Элена обошла шофера, держась как можно дальше, и отправилась исследовать холодильник. Сол вошел вслед за Лорхе в цех и стал смотреть, как тот кладет передачу в сканер.
– Вообще-то это и моя профессия, – проговорил Сол из вежливости, пока лазеры производили трехмерную съемку маленького зубчатого зиккурата.
Сол сказал это по-испански. По-испански говорили все. Отныне испанский был всеобщим языком не только на южной, но и на северной территории.
– У вас завод?
– Я инженер. Я делаю эти штуки. Не сканеры – текторы. Я их конструирую. Наноинженерия.
Монитор сообщил Хорхе, что съемка завершена.
– Для корпорады «Тесслер», – добавил Сол, когда Хорхе запустил процессор.
– Что мне с ней сделать?
– Я хотел бы надеяться, что она больше не подложит мне свинью. Вы можете слепить ее из алмазов?

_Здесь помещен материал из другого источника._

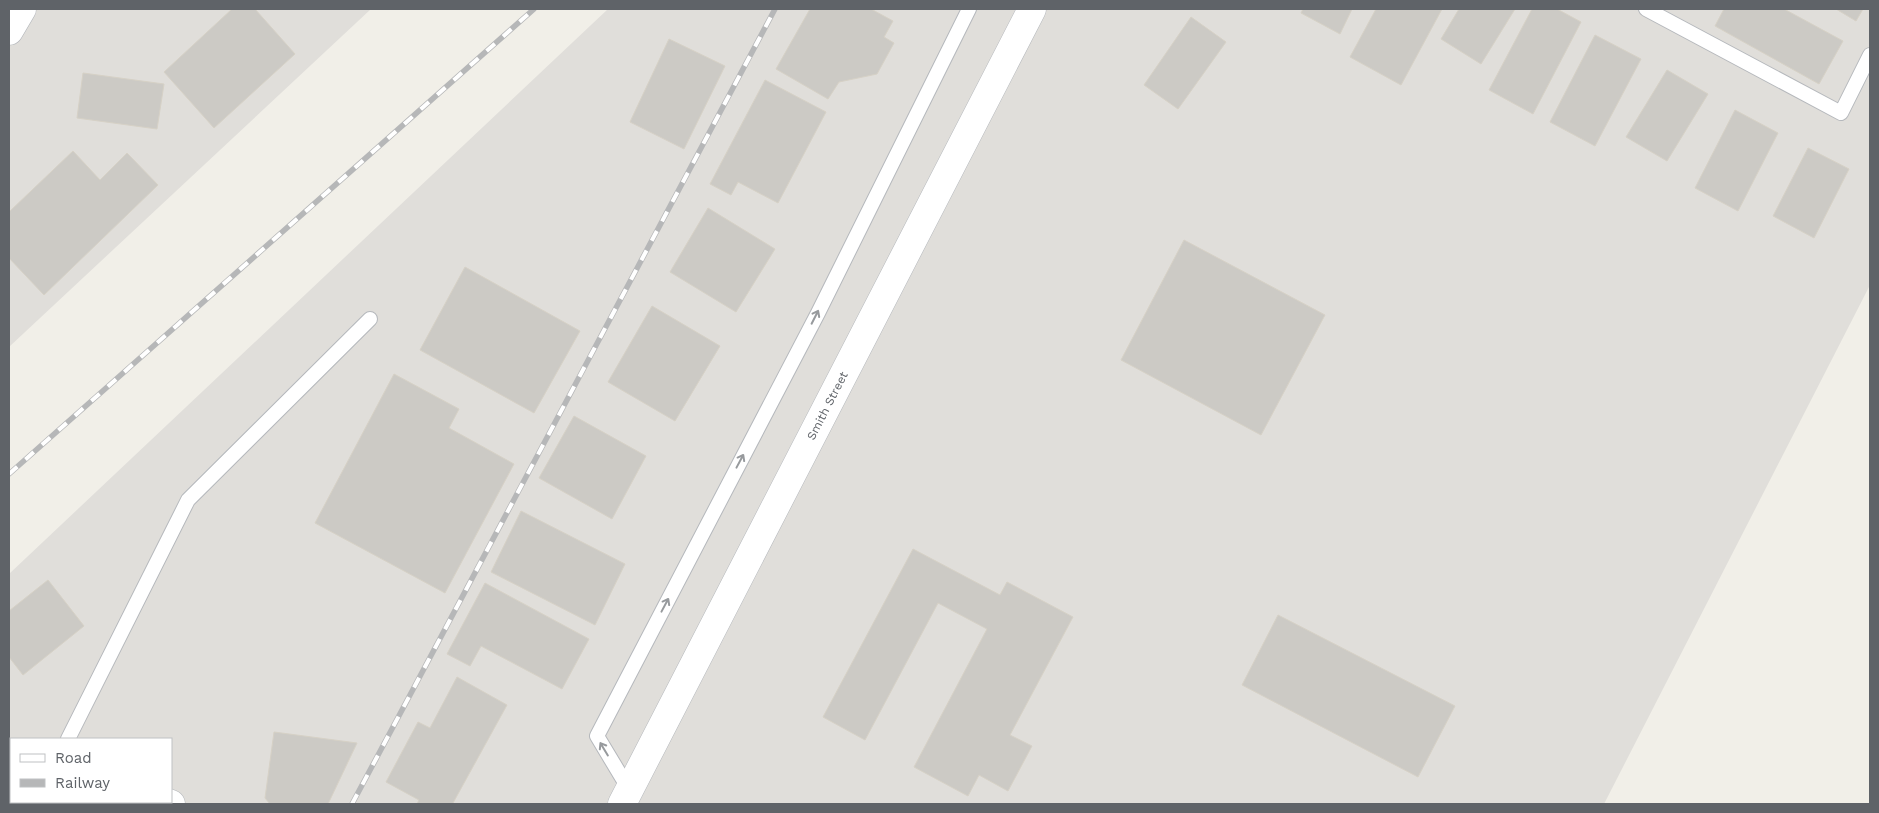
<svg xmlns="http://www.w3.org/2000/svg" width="1879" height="813" font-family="'Work Sans',sans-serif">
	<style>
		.industrial { fill: #e0deda; fill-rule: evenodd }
		.building { fill: #cccac5; stroke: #d6d1c6 }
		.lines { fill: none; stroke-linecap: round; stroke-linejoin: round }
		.lane-casing { stroke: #b5b8bc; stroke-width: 16 }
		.street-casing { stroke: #b5b8bc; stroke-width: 29 }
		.lane { stroke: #fff; stroke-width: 14 }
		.street { stroke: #fff; stroke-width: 28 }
		.rail-casing { stroke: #b6b7b8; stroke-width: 5.5 }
		.rail { stroke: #fff; stroke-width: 4; stroke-dasharray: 11; stroke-linecap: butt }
		.oneway { stroke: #979a9d }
		.labels { text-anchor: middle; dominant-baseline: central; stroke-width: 4; stroke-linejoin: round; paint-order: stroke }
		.street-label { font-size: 12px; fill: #5f6368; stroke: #fff }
	</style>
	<rect width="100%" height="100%" fill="#f1efe8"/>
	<g class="industrial">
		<polygon points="9,9 371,9 9,347"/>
		<path d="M608,9h1262v276l-266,519h-1595v-230zM11,739h160v63h-160z"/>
	</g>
	<g class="building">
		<polygon points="232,9 255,9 295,54 214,128 164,72"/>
		<polygon points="810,9 871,9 893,21 884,37 894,43 877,74 839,82 828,99 776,69"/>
		<polygon points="1303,9 1352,9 1340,34 1301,13"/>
		<polygon points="1376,9 1442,9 1401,85 1350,57"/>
		<polygon points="1459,9 1515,9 1481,64 1441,39"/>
		<polygon points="1532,9 1557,9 1581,22 1533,114 1489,90"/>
		<polygon points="1724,9 1784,9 1843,41 1819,84 1715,26"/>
		<polygon points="1836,9 1863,9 1856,21"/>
		<polygon points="1191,17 1226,42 1178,109 1144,85"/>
		<polygon points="1595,35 1641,59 1595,146 1550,122"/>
		<polygon points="669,39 725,66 684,149 630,122"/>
		<polygon points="1667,70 1708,94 1667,161 1626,137"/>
		<polygon points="83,73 164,84 157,129 77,118"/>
		<polygon points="765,80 826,112 778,203 738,182 731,195 710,184"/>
		<polygon points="1735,110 1778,133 1738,211 1695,188"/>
		<polygon points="1808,148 1849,169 1814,238 1773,216"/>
		<polygon points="73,151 100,180 127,153 158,185 44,295 9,258 9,212"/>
		<polygon points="708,208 775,249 736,312 670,272"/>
		<polygon points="1184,240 1325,315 1261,435 1121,360"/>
		<polygon points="465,267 580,331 534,413 420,350"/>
		<polygon points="652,306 720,346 675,421 608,382"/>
		<polygon points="394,374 459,409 449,428 514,464 445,593 315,523"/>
		<polygon points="574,416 646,456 612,519 539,478"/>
		<polygon points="521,511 625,564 595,625 491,572"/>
		<polygon points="913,549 1000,595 1007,582 1073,617 1010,735 1032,746 1008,791 979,775 968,796 914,767 987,629 938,603 865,740 823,717"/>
		<polygon points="48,580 84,626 23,675 9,657 9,611"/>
		<polygon points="485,583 589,639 562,689 481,646 470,666 447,654"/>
		<polygon points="1278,615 1455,706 1418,777 1242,685"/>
		<polygon points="457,677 507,705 453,803 456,804 417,804 419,800 386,782 418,722 430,728"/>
		<polygon points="274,732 357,743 328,804 270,804 265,798"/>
	</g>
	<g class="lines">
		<g class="lane-casing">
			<g id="lane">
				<polyline points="1646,9 1841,113 1870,55"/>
				<polyline points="68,739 188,500 370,319"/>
				<polyline points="630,791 597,736 818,313 969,9"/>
			</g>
		</g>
		<g class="street-casing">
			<g id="street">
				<polyline points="9,31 22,9"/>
				<polyline points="166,802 171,804"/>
				<polyline points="18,804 20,802"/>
				<path id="s1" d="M622,804l410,-795"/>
			</g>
		</g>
		<use href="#lane" class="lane"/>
		<use href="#street" class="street"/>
		<g class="rail-casing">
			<g id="rail">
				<polyline points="9,474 534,9"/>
				<polyline points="352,804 775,9"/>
			</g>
		</g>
		<use href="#rail" class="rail"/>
	</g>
	<defs><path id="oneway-shaft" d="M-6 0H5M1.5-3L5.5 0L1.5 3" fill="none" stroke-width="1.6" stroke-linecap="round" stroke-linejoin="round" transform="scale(1.25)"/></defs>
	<g class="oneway">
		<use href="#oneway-shaft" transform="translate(815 317) rotate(-63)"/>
		<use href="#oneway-shaft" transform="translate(740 461) rotate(-62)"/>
		<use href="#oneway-shaft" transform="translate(665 605) rotate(-62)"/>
		<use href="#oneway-shaft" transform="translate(604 749) rotate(-121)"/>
	</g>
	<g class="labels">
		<g class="street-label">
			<text stroke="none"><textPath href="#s1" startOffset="448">Smith Street</textPath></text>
		</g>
	</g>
	<rect width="1879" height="813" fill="none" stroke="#5f6368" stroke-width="20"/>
	<rect x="10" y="738" width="162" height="65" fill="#ffffff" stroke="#bfc1c3"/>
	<rect x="20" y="754" width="25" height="8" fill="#ffffff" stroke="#bfc1c3"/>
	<text x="55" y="763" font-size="15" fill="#5f6368">Road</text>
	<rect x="20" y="779" width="25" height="8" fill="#b6b7b8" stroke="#bfc1c3"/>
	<text x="55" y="788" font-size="15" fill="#5f6368">Railway</text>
</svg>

– Все на свете – лишь атомы, амиго.
Сол принялся рассматривать камеры нанопроцессора. Ему нравилось, что они были похожи на дистилляторы для виски: круглобрюхие, высокогорлые, они протыкали крышу завода и упирались в растопыренные пальцы солнечного дерева. Ох и крепкий же дух в этих дистилляторах – дух межгалактического вакуума, холод абсолютного нуля и призраки-текторы, которые снуют в студеной пустоте, тасуя атомы. Сол жалел, что законы физики не позволяют снабжать нанозаводы смотровыми окошечками. Жаль, что нельзя, опустив глаза, увидеть акт творения сквозь безупречно прозрачный бриллиантовый лист. Ну да ладно – пусть созидание вещей остается незримой для глаз тайной. Возможно, так лучше. Все на свете – лишь атомы, амиго. Да, но очень важно, что ты сделаешь с этими атомами, куда их погонишь. К каким странным сожительствам и мутациям принудишь.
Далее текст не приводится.